NORRISTOWN >> It was an all-out battle between commissioners in the discussion Thursday that led up to the passage of Montgomery County’s 2017 budget, which includes an 11 percent real estate tax increase.
Tempers flared at a nearly three-hour meeting over the $409.5 million budget, during which minority Republican Commissioner Joe Gale attempted to amend the budget but ultimately fell short of a formal motion.
After Gale announced $7 million in cuts that he identified, he faced numerous questions from his fellow commissioners and county Solicitor Raymond McGarry about whether the request was a formal amendment to the budget. After being unable to provide enough details for a formal amendment, Gale eventually withdrew the motion to consider the cuts.
His inability to formulate a motion drew criticism from Commissioner Josh Shapiro.
“He doesn’t want to make hard choices, but he likes to give speeches. Speeches are fine but at the end of the day if you’re going to offer a motion and you’re going to govern, the numbers need to balance. If you take away $23 million in revenue, you have to find $23 million in cuts,” Shapiro said.
Gale said that the budget cuts he identified were from departments that had been given increases in the 2017 budget. However, when questioned about those specific departments, Gale said that he did not have the numbers in front of him.
McGarry attempted to explain that any new budget total must be met by a tax millage rate that matches. Gale said he had not prepared it.
“My plan was to simply make comments and then I assume that commissioners Shapiro and Arkoosh wanted me to make a motion for me to offer amendment. But my intention was to provide comments on the budget,” Gale said.
Shapiro, who had publicly promised to second any budget proposals that Gale put forward, attempted to assist his colleague in forming a proper motion, though the assistance appeared to be tongue-in-cheek. He outlined budget changes that cut county jobs, or reduced programs, and he went over options for drastic cuts that would eliminate more than 200 jobs after Gale stated that he was against any tax increase.

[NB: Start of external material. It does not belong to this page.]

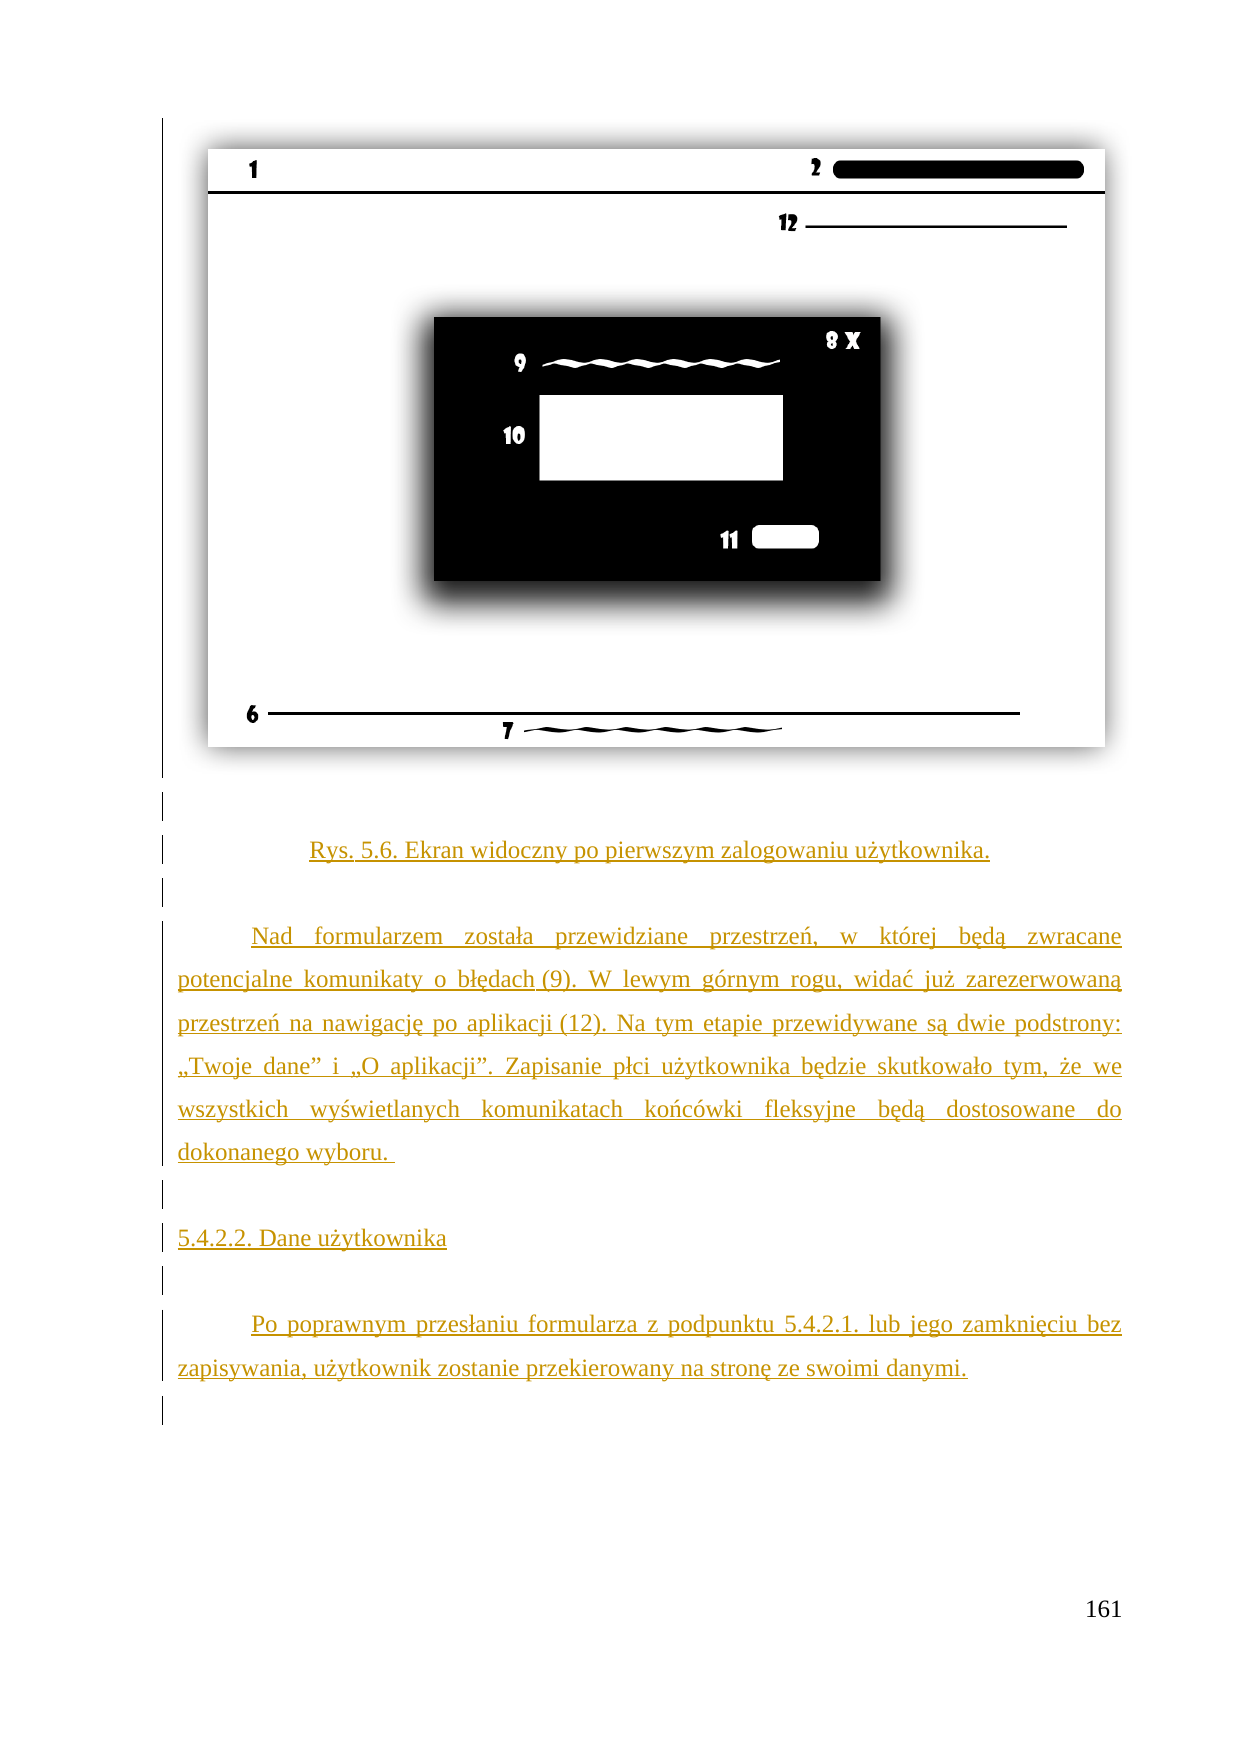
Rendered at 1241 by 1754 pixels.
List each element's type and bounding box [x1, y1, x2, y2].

picture [208, 149, 1105, 747]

“That’s how you prepare a motion, so do the homework, prepare a motion and ask the commissioners to consider it,” Shapiro said, slamming his hand on the table for emphasis. “Have a responsible plan. Don’t just sit there pontificating with talking points that others have written.”

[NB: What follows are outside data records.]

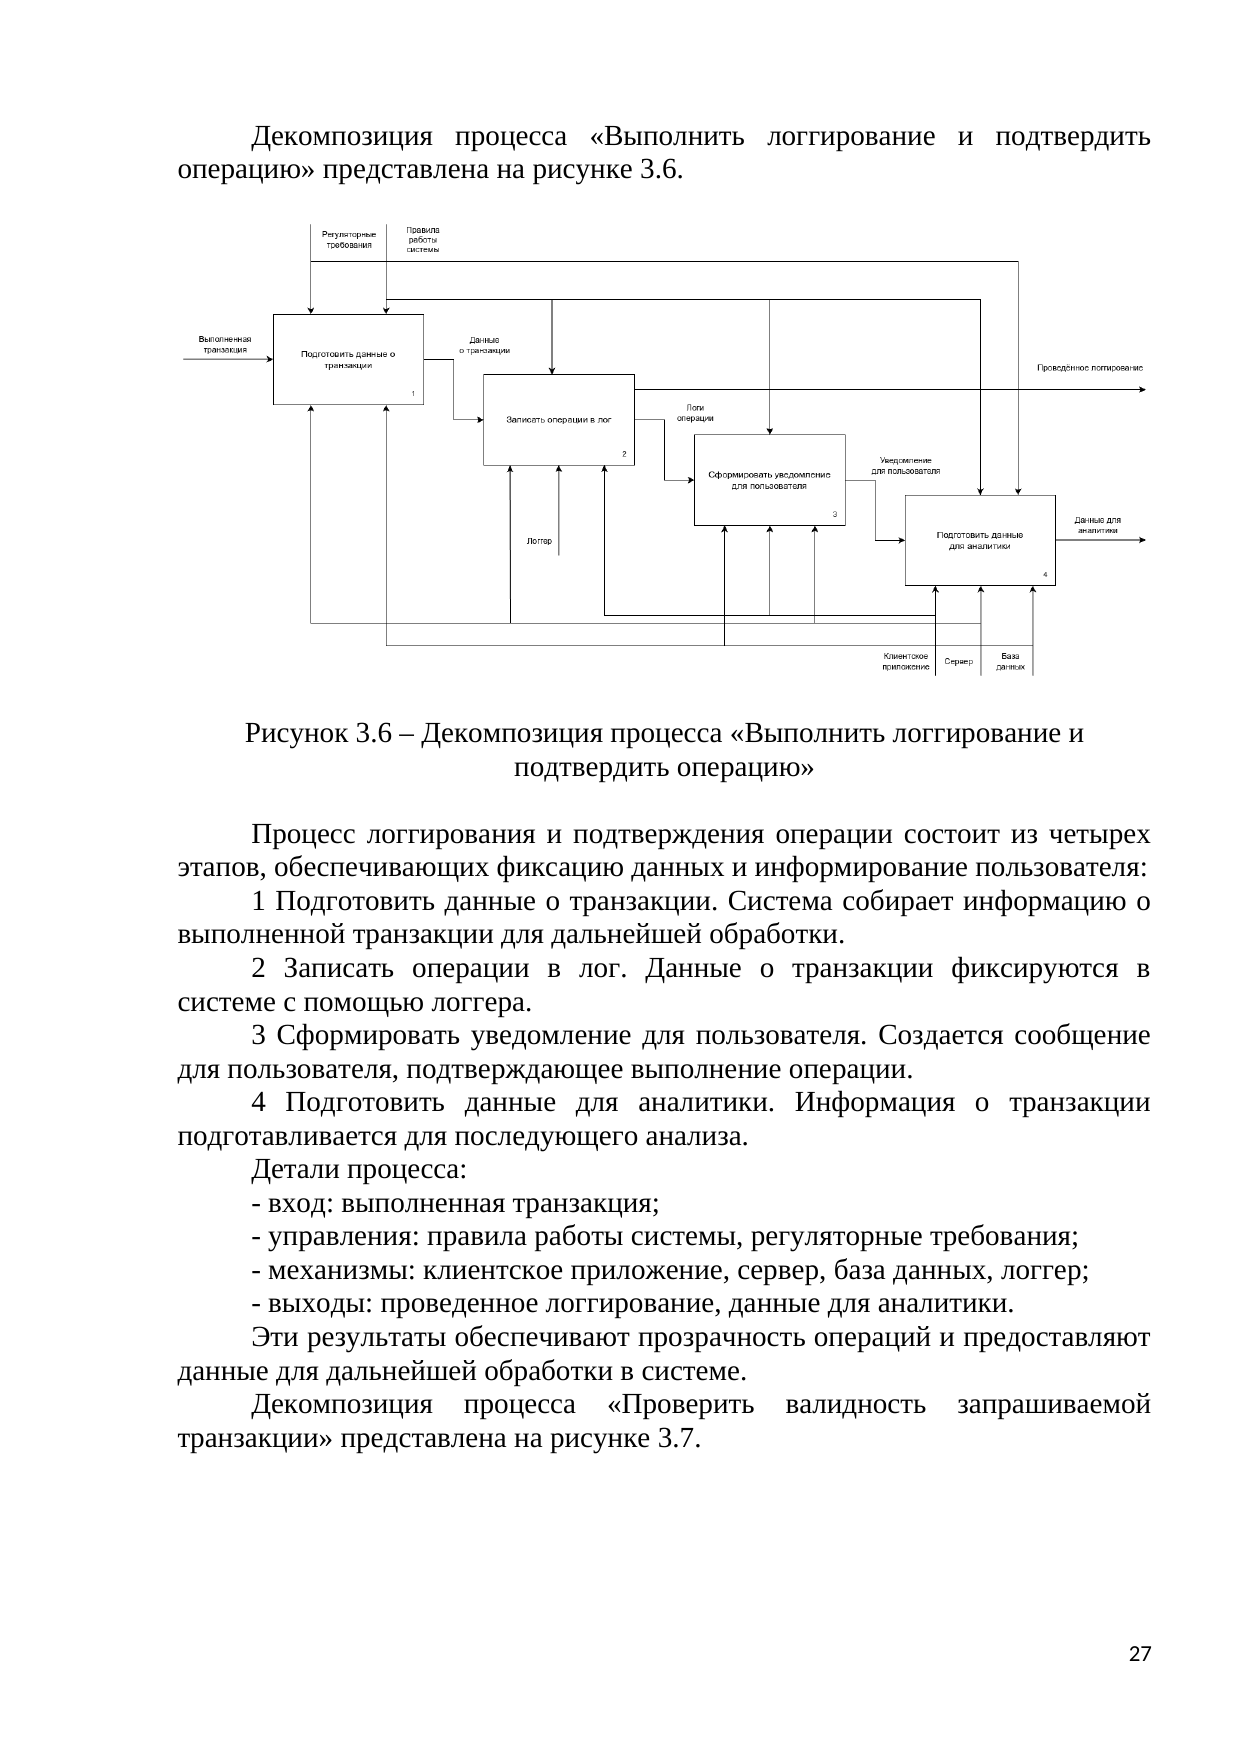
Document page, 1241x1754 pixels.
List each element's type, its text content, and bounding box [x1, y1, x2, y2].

text Детали процесса: [177, 1151, 1152, 1185]
text Декомпозиция процесса «Проверить валидность запрашиваемой транзакции» представлена на рисунке 3.7. [177, 1386, 1152, 1453]
text Процесс логгирования и подтверждения операции состоит из четырех этапов, обеспечивающих фиксацию данных и информирование пользователя: [177, 816, 1152, 883]
text - выходы: проведенное логгирование, данные для аналитики. [177, 1286, 1152, 1319]
text 2 Записать операции в лог. Данные о транзакции фиксируются в системе с помощью логгера. [177, 950, 1152, 1017]
picture [177, 218, 1152, 682]
text - вход: выполненная транзакция; [177, 1185, 1152, 1218]
text 4 Подготовить данные для аналитики. Информация о транзакции подготавливается для последующего анализа. [177, 1084, 1152, 1151]
text 3 Сформировать уведомление для пользователя. Создается сообщение для пользователя, подтверждающее выполнение операции. [177, 1017, 1152, 1084]
text - управления: правила работы системы, регуляторные требования; [177, 1218, 1152, 1252]
text Декомпозиция процесса «Выполнить логгирование и подтвердить операцию» представлена на рисунке 3.6. [177, 118, 1152, 185]
text - механизмы: клиентское приложение, сервер, база данных, логгер; [177, 1252, 1152, 1286]
text Эти результаты обеспечивают прозрачность операций и предоставляют данные для дальнейшей обработки в системе. [177, 1319, 1152, 1386]
text Рисунок 3.6 – Декомпозиция процесса «Выполнить логгирование и подтвердить операцию» [177, 715, 1152, 782]
text 1 Подготовить данные о транзакции. Система собирает информацию о выполненной транзакции для дальнейшей обработки. [177, 883, 1152, 950]
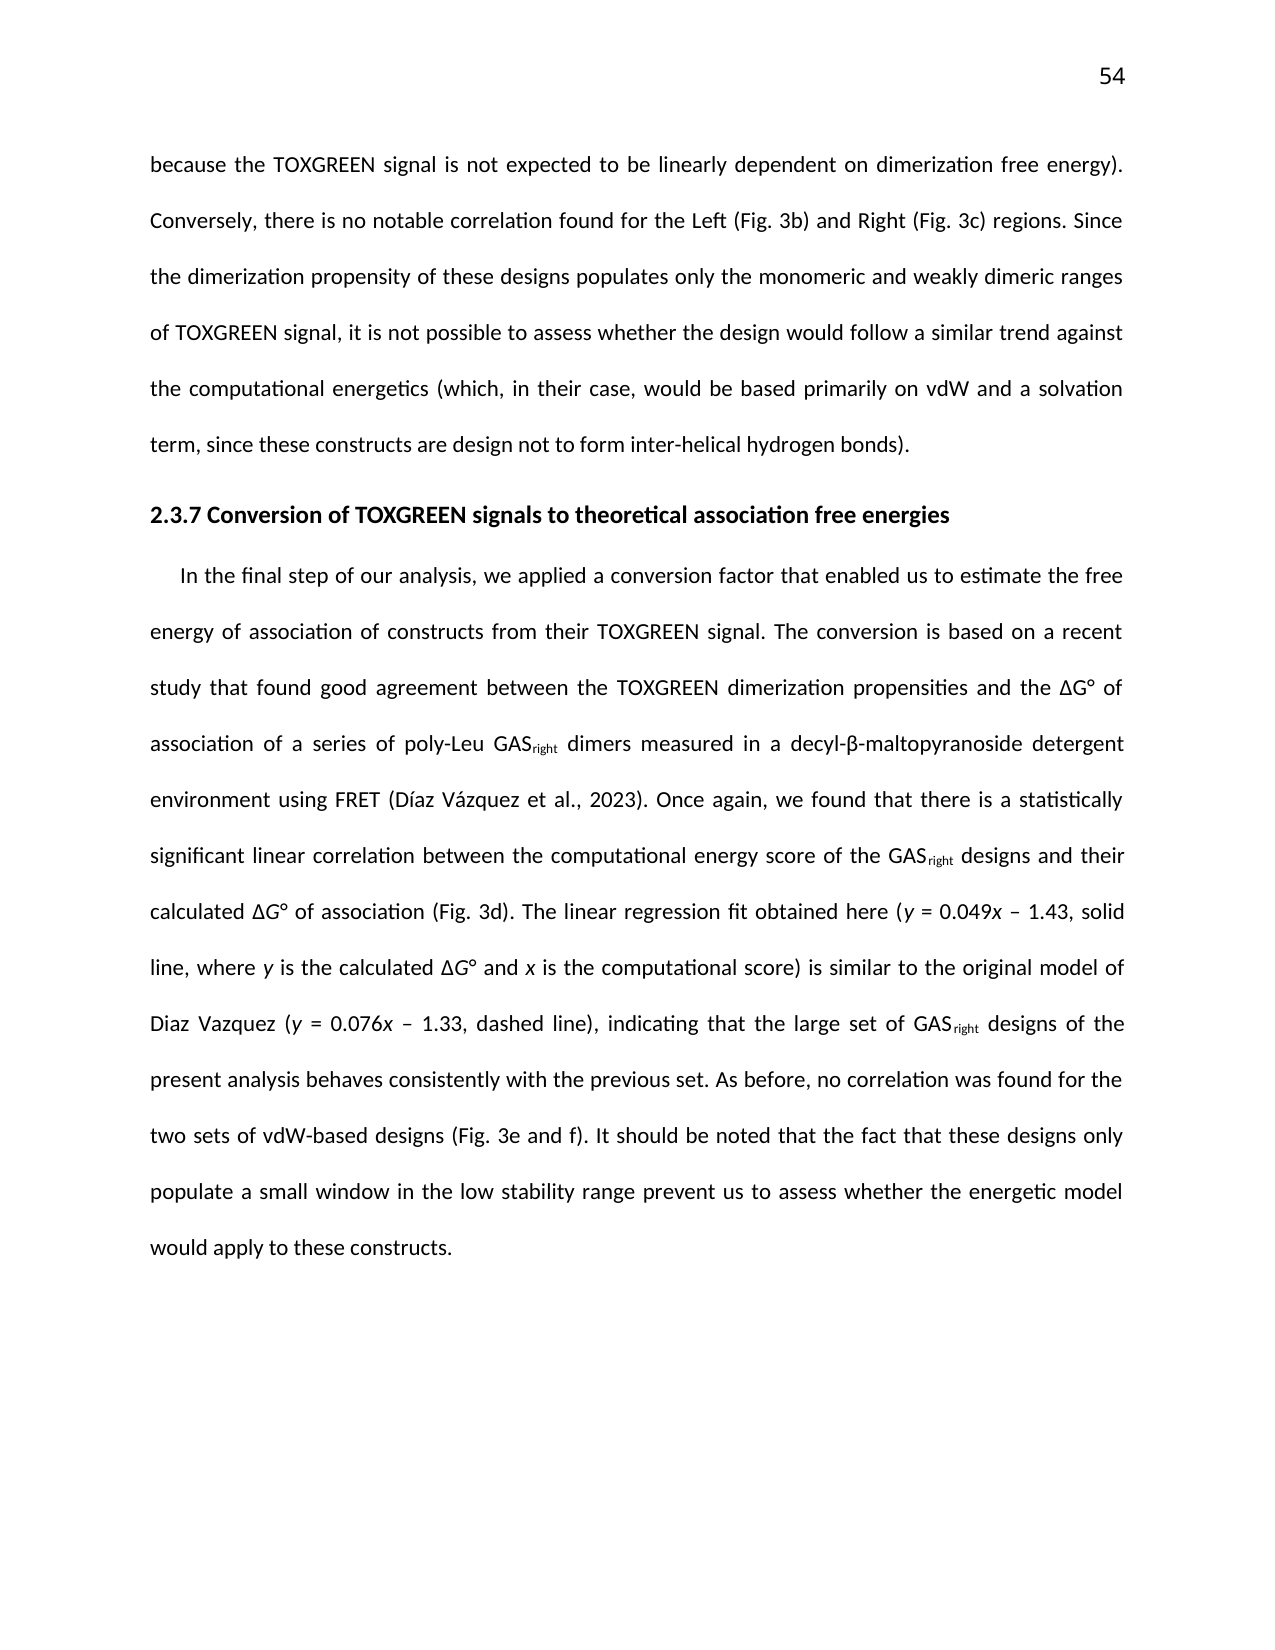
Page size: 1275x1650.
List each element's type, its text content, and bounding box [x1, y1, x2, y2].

As Shapiro’s comments got heated, Gale reacted with incredulity.
“You’re foaming at the mouth,” he said. “It’s ridiculous.”

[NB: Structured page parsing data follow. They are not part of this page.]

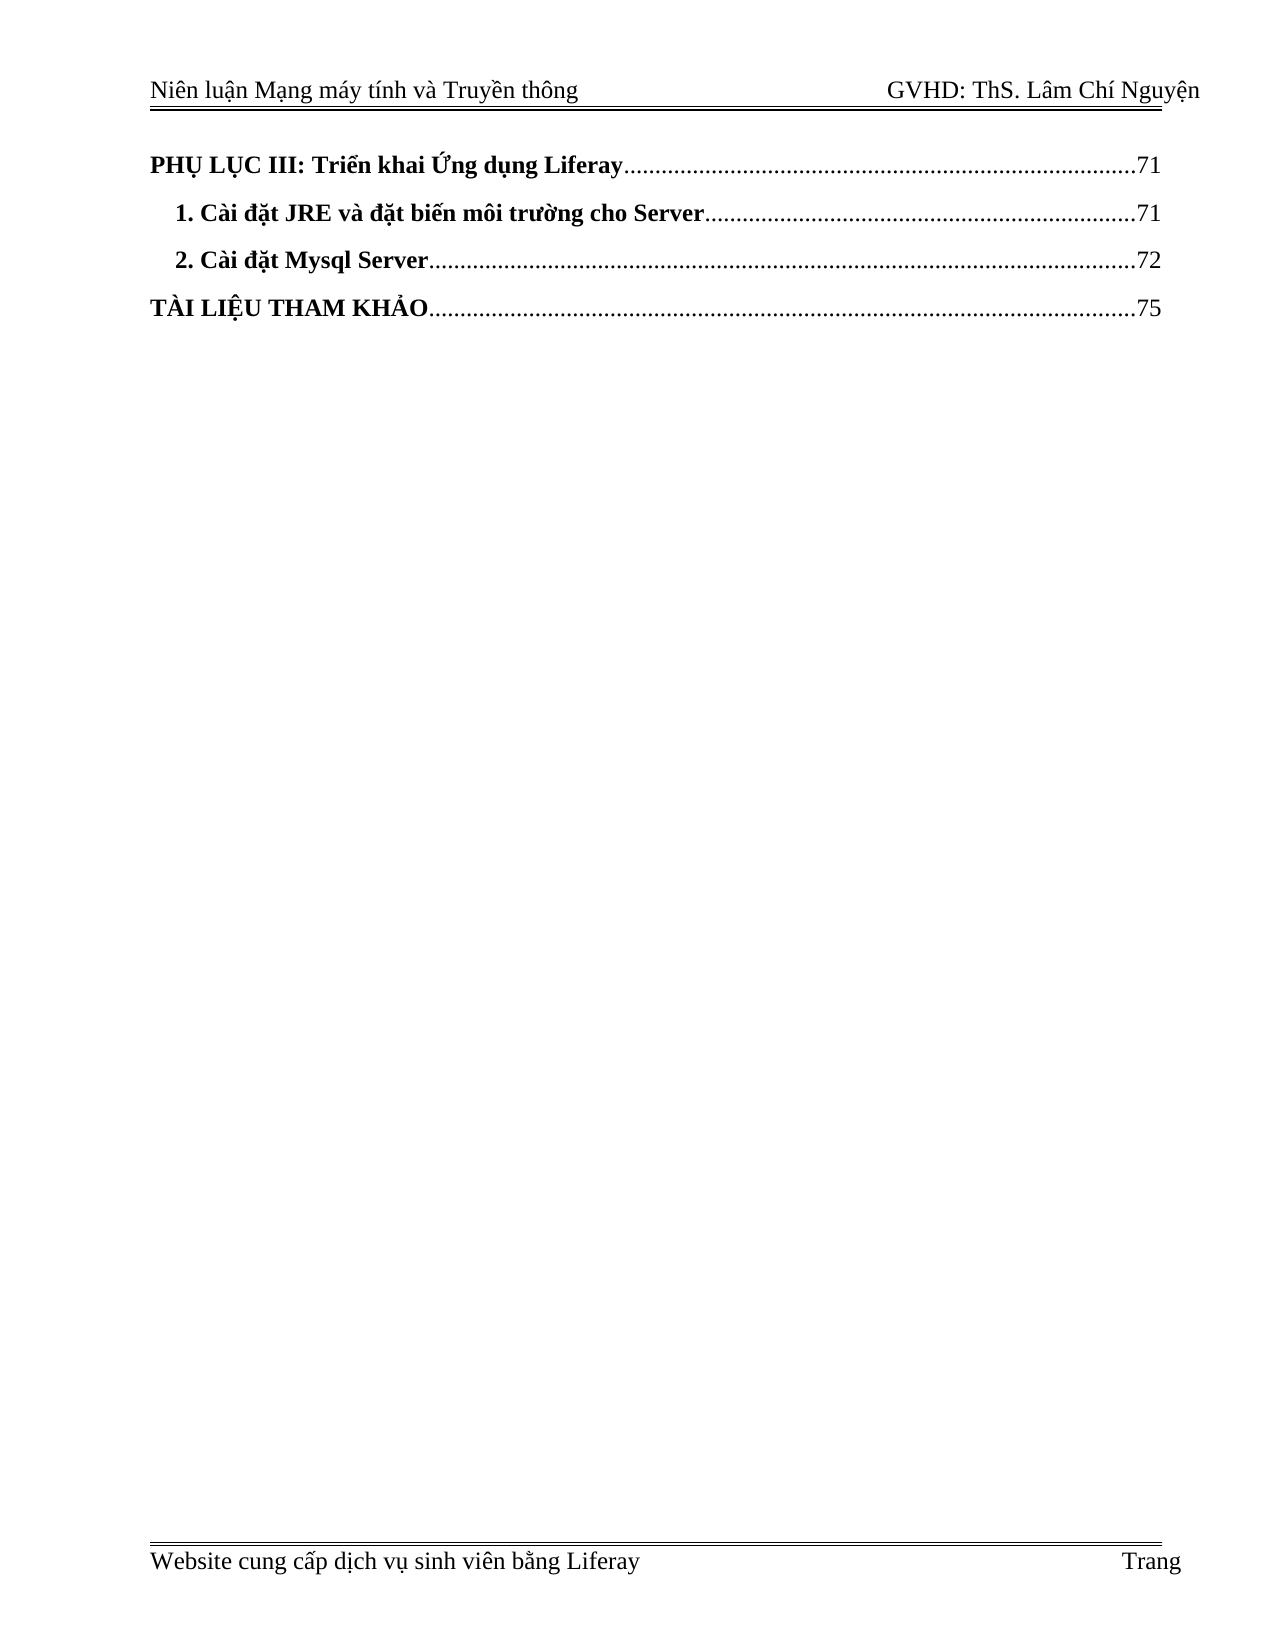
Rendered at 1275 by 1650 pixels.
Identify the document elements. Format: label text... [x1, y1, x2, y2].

text PHỤ LỤC III: Triển khai Ứng dụng Liferay 71 [150, 150, 1162, 179]
text TÀI LIỆU THAM KHẢO 75 [150, 293, 1162, 322]
text 2. Cài đặt Mysql Server 72 [175, 245, 1162, 274]
text 1. Cài đặt JRE và đặt biến môi trường cho Server 71 [175, 198, 1162, 226]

In the end, the budget passed with a 2-1 vote, after no formal alternative was proposed.
The $409.5 million budget that was passed dedicates a portion its millage to funding Montgomery County Community College at a rate of about $22.3 million for 2017, an increase of more than $4 million above prior funding levels for the institution.
For a Montgomery County home assessed at the average value of $169,000, the 2017 proposed budget would include a $66 per year increase tacked on as a separate category to the $584 tax bill that homeowner currently receives.
The additional funds for the school, combined with an approximately $3 million being used for raises for nonunion employees, a $6 million contribution to the fund balance, increased debt service payments and a several million dollar loss in state revenue accounts for the increase, according to Chief Financial Officer Dean Dortone.
The $18 million that went to funding the community college in the operating budget will cover those new expenditures, while the proposed additional 0.39 mills falls under a separate category on the tax bill, legally dedicated to community college funding.
The proposed increase comes just one year after a nearly 10 percent hike on taxes in the 2016 county budget.
When asked about the specifics of his aborted proposal to make cuts, Gale could only say that departments that received an increase should instead maintain current funding levels instead. Though the commissioner promised to further outline which departments were included, he had not provided the information by end of business day.
Gale accused his fellow commissioners and senior staff of a conspiracy to keep him out of the loop, saying he did not know about the tax increase until it was too late.
“I’ll admit I was fooled this year. I never thought coming off a 9.87 percent increase, after the conversations that were held publicly throughout the county over the course of the year that we would face again a massive tax increase,” Gale said. “I admit I was fooled.”
Commissioner Chairwoman Val Arkoosh commented that she believed Gale was given enough time to formulate an alternative to the budget increase.
“It’s been at least two months since that all started, surely if Commissioner Gale was concerned, a two-month time period would have been sufficient for him to sit down with the CFO and any department heads that he thought were appropriate to the conversation,” Arkoosh said. “But to bring in suggestions at the last moment is very disingenuous. I think it’s a stunt, frankly.”